# Audi Music Interface with Bluetooth Music Adapter



## [email protected] (Apr 9, 2004)

Okay, this is really cool. We've been watching this 'I Am Audi' blog for a few weeks now since we first found it. It's by Scott Mitchell, Audi Brand Specialist at Sunset Imports in Beaverton, OR. Not surprisingly, Scott focuses often on a lot of the cars that come through his dealership. We figured it was only a (short) matter of time before we'd catch some content we knew readers of our own Audi News Blog that should be passed along and his most recent post is very interesting indeed.
The latest addition to the Audi Music Interface system is a wireless Bluetooth adapter... but not for phone... Audi already had that. This adapter is for music.
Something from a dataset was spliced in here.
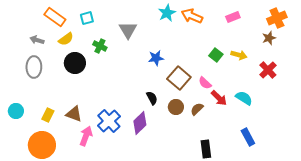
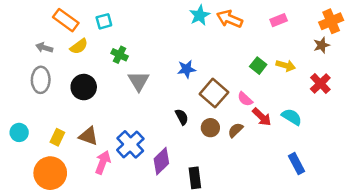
gray triangle: (128, 30) -> (139, 81), moved
black circle: (75, 63) -> (84, 87), moved
purple diamond: (140, 123) -> (161, 161), moved
black rectangle: (206, 149) -> (195, 178), moved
Once installed, you can pair your bluetooth equipped music device like an iPhone to stream music into your Audi without having to hook it up inside the glovebox. It probably doesn't do much for battery life on the device, but that's what chargers are for. Check out more of Scott's post after the jump.
* Full Story *


----------



## BHB (Oct 26, 2004)

*Re: Audi Music Interface with Bluetooth Music Adapter ([email protected])*

wow, very cool. i wonder if its compatible with the VW RNS510?


----------



## [email protected] (Apr 9, 2004)

*Re: Audi Music Interface with Bluetooth Music Adapter (bhb399mm)*

My guess is no. Audi uses an RNS-E for R8, TT, A3 and B7 A4 when it was in production. MMI cars are based on a fiber optic system called MOST and I'm pretty sure the VW system you speak of is not.


----------



## zekezank (Aug 12, 2007)

I work as an Audi and VW parts manager, and was shown this bluetooth adapter at the Audi parts conference recently. They haven't told us much, but as soon as I have more info I will share it with everyone.


----------